Records for the task section start

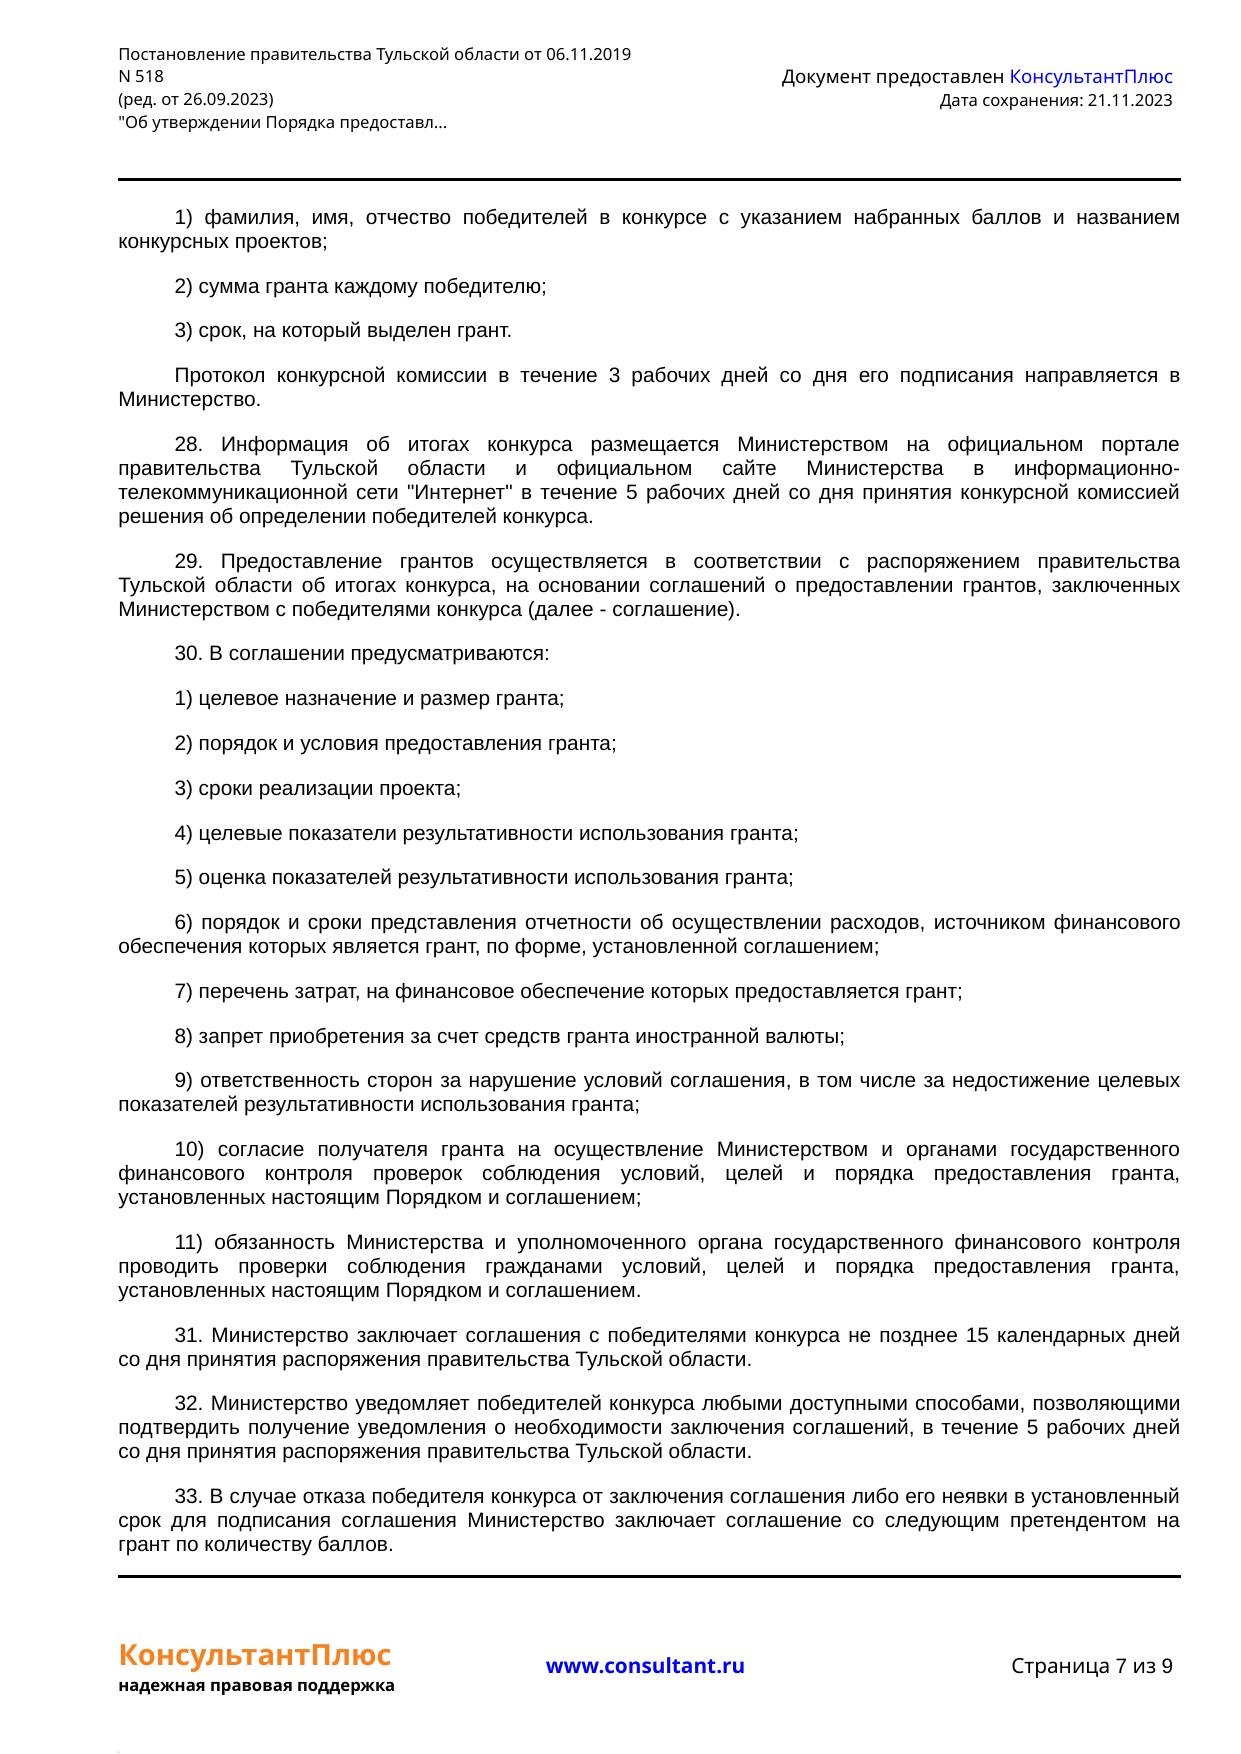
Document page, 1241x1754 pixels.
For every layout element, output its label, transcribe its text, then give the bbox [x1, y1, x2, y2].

text 4) целевые показатели результативности использования гранта; [118, 820, 1181, 844]
text 2) сумма гранта каждому победителю; [118, 273, 1181, 297]
text 6) порядок и сроки представления отчетности об осуществлении расходов, источником финансового обеспечения которых является грант, по форме, установленной соглашением; [118, 910, 1181, 958]
text 33. В случае отказа победителя конкурса от заключения соглашения либо его неявки в установленный срок для подписания соглашения Министерство заключает соглашение со следующим претендентом на грант по количеству баллов. [118, 1484, 1181, 1556]
text Протокол конкурсной комиссии в течение 3 рабочих дней со дня его подписания направляется в Министерство. [118, 363, 1181, 411]
text 1) фамилия, имя, отчество победителей в конкурсе с указанием набранных баллов и названием конкурсных проектов; [118, 205, 1181, 253]
text 11) обязанность Министерства и уполномоченного органа государственного финансового контроля проводить проверки соблюдения гражданами условий, целей и порядка предоставления гранта, установленных настоящим Порядком и соглашением. [118, 1230, 1181, 1302]
text 2) порядок и условия предоставления гранта; [118, 731, 1181, 755]
text 5) оценка показателей результативности использования гранта; [118, 865, 1181, 889]
text 3) срок, на который выделен грант. [118, 318, 1181, 342]
text 28. Информация об итогах конкурса размещается Министерством на официальном портале правительства Тульской области и официальном сайте Министерства в информационно-телекоммуникационной сети "Интернет" в течение 5 рабочих дней со дня принятия конкурсной комиссией решения об определении победителей конкурса. [118, 432, 1181, 528]
text 7) перечень затрат, на финансовое обеспечение которых предоставляется грант; [118, 979, 1181, 1003]
text 31. Министерство заключает соглашения с победителями конкурса не позднее 15 календарных дней со дня принятия распоряжения правительства Тульской области. [118, 1322, 1181, 1370]
text 10) согласие получателя гранта на осуществление Министерством и органами государственного финансового контроля проверок соблюдения условий, целей и порядка предоставления гранта, установленных настоящим Порядком и соглашением; [118, 1137, 1181, 1209]
text 32. Министерство уведомляет победителей конкурса любыми доступными способами, позволяющими подтвердить получение уведомления о необходимости заключения соглашений, в течение 5 рабочих дней со дня принятия распоряжения правительства Тульской области. [118, 1391, 1181, 1463]
text 30. В соглашении предусматриваются: [118, 641, 1181, 665]
text 3) сроки реализации проекта; [118, 776, 1181, 799]
text 8) запрет приобретения за счет средств гранта иностранной валюты; [118, 1023, 1181, 1047]
text 29. Предоставление грантов осуществляется в соответствии с распоряжением правительства Тульской области об итогах конкурса, на основании соглашений о предоставлении грантов, заключенных Министерством с победителями конкурса (далее - соглашение). [118, 548, 1181, 620]
text 9) ответственность сторон за нарушение условий соглашения, в том числе за недостижение целевых показателей результативности использования гранта; [118, 1068, 1181, 1116]
text 1) целевое назначение и размер гранта; [118, 686, 1181, 710]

Records for the task section end

● **Exercise description**:
Each entry is to be written out again word for word, and any pictures are to be omitted.

● **Answer to this exercise**:
Document page, 1241x1754 pixels.
For every layout element, output its label, transcribe its text, then give the bbox [x1, y1, x2, y2].

text 4) целевые показатели результативности использования гранта; [118, 820, 1181, 844]
text 2) сумма гранта каждому победителю; [118, 273, 1181, 297]
text 6) порядок и сроки представления отчетности об осуществлении расходов, источником финансового обеспечения которых является грант, по форме, установленной соглашением; [118, 910, 1181, 958]
text 33. В случае отказа победителя конкурса от заключения соглашения либо его неявки в установленный срок для подписания соглашения Министерство заключает соглашение со следующим претендентом на грант по количеству баллов. [118, 1484, 1181, 1556]
text Протокол конкурсной комиссии в течение 3 рабочих дней со дня его подписания направляется в Министерство. [118, 363, 1181, 411]
text 1) фамилия, имя, отчество победителей в конкурсе с указанием набранных баллов и названием конкурсных проектов; [118, 205, 1181, 253]
text 11) обязанность Министерства и уполномоченного органа государственного финансового контроля проводить проверки соблюдения гражданами условий, целей и порядка предоставления гранта, установленных настоящим Порядком и соглашением. [118, 1230, 1181, 1302]
text 2) порядок и условия предоставления гранта; [118, 731, 1181, 755]
text 5) оценка показателей результативности использования гранта; [118, 865, 1181, 889]
text 3) срок, на который выделен грант. [118, 318, 1181, 342]
text 28. Информация об итогах конкурса размещается Министерством на официальном портале правительства Тульской области и официальном сайте Министерства в информационно-телекоммуникационной сети "Интернет" в течение 5 рабочих дней со дня принятия конкурсной комиссией решения об определении победителей конкурса. [118, 432, 1181, 528]
text 7) перечень затрат, на финансовое обеспечение которых предоставляется грант; [118, 979, 1181, 1003]
text 31. Министерство заключает соглашения с победителями конкурса не позднее 15 календарных дней со дня принятия распоряжения правительства Тульской области. [118, 1322, 1181, 1370]
text 10) согласие получателя гранта на осуществление Министерством и органами государственного финансового контроля проверок соблюдения условий, целей и порядка предоставления гранта, установленных настоящим Порядком и соглашением; [118, 1137, 1181, 1209]
text 32. Министерство уведомляет победителей конкурса любыми доступными способами, позволяющими подтвердить получение уведомления о необходимости заключения соглашений, в течение 5 рабочих дней со дня принятия распоряжения правительства Тульской области. [118, 1391, 1181, 1463]
text 30. В соглашении предусматриваются: [118, 641, 1181, 665]
text 3) сроки реализации проекта; [118, 776, 1181, 799]
text 8) запрет приобретения за счет средств гранта иностранной валюты; [118, 1023, 1181, 1047]
text 29. Предоставление грантов осуществляется в соответствии с распоряжением правительства Тульской области об итогах конкурса, на основании соглашений о предоставлении грантов, заключенных Министерством с победителями конкурса (далее - соглашение). [118, 548, 1181, 620]
text 9) ответственность сторон за нарушение условий соглашения, в том числе за недостижение целевых показателей результативности использования гранта; [118, 1068, 1181, 1116]
text 1) целевое назначение и размер гранта; [118, 686, 1181, 710]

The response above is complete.